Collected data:

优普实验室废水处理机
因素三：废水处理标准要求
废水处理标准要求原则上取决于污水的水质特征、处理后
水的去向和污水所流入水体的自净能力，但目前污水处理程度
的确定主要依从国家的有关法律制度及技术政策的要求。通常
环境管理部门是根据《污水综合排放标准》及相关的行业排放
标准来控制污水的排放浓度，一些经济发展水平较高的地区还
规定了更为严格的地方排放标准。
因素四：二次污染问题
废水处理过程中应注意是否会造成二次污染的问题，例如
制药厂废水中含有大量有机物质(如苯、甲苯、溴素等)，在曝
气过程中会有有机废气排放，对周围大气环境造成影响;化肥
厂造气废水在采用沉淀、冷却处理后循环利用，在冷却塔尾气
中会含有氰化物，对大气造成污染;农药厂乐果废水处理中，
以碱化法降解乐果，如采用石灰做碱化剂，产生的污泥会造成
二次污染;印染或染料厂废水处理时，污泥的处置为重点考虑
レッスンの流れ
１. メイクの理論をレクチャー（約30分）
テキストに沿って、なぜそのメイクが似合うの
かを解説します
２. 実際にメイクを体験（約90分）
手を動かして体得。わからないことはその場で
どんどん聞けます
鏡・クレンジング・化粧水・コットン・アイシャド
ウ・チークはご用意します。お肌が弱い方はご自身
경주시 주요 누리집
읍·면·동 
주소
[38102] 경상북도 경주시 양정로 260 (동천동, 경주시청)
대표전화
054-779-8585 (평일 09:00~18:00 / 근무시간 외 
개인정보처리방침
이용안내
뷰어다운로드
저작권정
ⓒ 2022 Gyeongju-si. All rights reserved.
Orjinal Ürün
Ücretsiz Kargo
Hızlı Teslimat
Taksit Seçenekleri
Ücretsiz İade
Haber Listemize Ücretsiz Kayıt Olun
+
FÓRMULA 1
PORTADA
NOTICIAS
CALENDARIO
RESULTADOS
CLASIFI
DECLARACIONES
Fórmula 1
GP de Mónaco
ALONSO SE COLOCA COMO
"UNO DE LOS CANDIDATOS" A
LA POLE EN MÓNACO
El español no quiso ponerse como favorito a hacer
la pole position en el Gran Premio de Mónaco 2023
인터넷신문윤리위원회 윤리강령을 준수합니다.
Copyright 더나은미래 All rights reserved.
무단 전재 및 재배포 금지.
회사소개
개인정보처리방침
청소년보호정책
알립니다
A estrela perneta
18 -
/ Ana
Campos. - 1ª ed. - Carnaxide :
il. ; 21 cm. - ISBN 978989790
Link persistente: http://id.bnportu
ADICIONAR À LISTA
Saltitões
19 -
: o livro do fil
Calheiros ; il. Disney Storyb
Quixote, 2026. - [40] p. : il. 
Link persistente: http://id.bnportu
...
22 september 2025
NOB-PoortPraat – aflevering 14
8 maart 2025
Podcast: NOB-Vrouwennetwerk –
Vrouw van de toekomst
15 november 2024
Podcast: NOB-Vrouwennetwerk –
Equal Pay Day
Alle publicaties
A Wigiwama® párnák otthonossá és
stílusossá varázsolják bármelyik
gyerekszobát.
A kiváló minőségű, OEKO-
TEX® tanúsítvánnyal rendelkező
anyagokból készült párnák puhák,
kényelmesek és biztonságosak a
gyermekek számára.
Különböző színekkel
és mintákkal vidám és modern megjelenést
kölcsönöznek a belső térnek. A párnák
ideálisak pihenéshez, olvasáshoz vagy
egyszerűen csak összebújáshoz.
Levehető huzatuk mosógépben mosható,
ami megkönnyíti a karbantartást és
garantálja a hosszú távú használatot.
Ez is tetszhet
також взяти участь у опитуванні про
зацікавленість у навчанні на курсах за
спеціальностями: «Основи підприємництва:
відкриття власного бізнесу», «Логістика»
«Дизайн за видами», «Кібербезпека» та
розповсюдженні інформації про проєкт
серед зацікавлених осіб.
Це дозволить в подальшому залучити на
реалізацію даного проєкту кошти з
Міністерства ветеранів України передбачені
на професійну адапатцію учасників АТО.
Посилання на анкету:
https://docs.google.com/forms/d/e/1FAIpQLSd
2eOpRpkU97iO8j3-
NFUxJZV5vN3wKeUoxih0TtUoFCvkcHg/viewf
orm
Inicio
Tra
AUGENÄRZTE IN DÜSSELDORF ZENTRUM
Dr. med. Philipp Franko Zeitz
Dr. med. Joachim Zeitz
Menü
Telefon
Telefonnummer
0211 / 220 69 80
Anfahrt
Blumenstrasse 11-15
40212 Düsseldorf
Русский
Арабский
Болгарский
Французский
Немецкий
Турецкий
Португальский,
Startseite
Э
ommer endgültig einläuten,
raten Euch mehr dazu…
...
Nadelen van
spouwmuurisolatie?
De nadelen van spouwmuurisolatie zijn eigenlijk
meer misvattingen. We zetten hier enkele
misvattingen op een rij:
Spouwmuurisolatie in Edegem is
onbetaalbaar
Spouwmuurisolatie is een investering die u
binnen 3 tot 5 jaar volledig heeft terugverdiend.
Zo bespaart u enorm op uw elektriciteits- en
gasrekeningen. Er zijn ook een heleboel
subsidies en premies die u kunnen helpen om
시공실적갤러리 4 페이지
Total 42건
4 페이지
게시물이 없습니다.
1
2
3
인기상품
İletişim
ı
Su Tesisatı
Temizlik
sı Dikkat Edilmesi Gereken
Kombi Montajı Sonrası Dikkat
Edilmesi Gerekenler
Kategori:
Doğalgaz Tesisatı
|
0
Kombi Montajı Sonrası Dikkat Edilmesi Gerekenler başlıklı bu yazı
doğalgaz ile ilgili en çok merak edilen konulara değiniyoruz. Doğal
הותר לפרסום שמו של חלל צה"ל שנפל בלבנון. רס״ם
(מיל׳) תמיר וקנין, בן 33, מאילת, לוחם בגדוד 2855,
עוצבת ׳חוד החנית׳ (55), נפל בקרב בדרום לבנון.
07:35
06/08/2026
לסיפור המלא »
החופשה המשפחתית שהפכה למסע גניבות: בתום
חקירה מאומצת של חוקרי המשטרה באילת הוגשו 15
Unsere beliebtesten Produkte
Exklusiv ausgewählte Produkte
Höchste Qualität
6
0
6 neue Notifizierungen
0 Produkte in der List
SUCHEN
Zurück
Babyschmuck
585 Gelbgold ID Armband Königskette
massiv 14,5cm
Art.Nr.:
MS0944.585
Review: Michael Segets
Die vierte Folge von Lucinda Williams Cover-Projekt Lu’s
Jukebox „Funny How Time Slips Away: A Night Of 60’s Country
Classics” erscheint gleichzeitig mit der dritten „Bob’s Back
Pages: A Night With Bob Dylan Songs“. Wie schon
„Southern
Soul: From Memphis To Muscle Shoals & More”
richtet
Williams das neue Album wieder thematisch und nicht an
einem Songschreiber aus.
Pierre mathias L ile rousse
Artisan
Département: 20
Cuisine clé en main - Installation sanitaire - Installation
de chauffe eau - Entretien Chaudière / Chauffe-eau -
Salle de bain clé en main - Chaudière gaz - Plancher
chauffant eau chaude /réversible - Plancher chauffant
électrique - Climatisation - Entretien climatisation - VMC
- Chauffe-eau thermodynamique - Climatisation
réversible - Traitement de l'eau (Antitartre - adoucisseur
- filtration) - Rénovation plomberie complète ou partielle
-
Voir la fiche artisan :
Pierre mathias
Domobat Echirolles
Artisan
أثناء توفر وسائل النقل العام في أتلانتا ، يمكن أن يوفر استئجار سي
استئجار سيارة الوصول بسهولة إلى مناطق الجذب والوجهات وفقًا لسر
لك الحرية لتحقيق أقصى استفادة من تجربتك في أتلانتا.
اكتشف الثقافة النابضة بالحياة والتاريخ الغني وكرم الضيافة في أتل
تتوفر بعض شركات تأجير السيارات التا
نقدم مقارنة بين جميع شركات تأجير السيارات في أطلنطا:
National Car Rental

ABOUT THIS EXERCISE:
Reproduce the data above verbatim, beginning at the line containing "22 september 2025" and ending at the line containing "TEX® tanúsítvánnyal rendelkező", including both of those lines.

EXERCISE ANSWER:
22 september 2025
NOB-PoortPraat – aflevering 14
8 maart 2025
Podcast: NOB-Vrouwennetwerk –
Vrouw van de toekomst
15 november 2024
Podcast: NOB-Vrouwennetwerk –
Equal Pay Day
Alle publicaties
A Wigiwama® párnák otthonossá és
stílusossá varázsolják bármelyik
gyerekszobát.
A kiváló minőségű, OEKO-
TEX® tanúsítvánnyal rendelkező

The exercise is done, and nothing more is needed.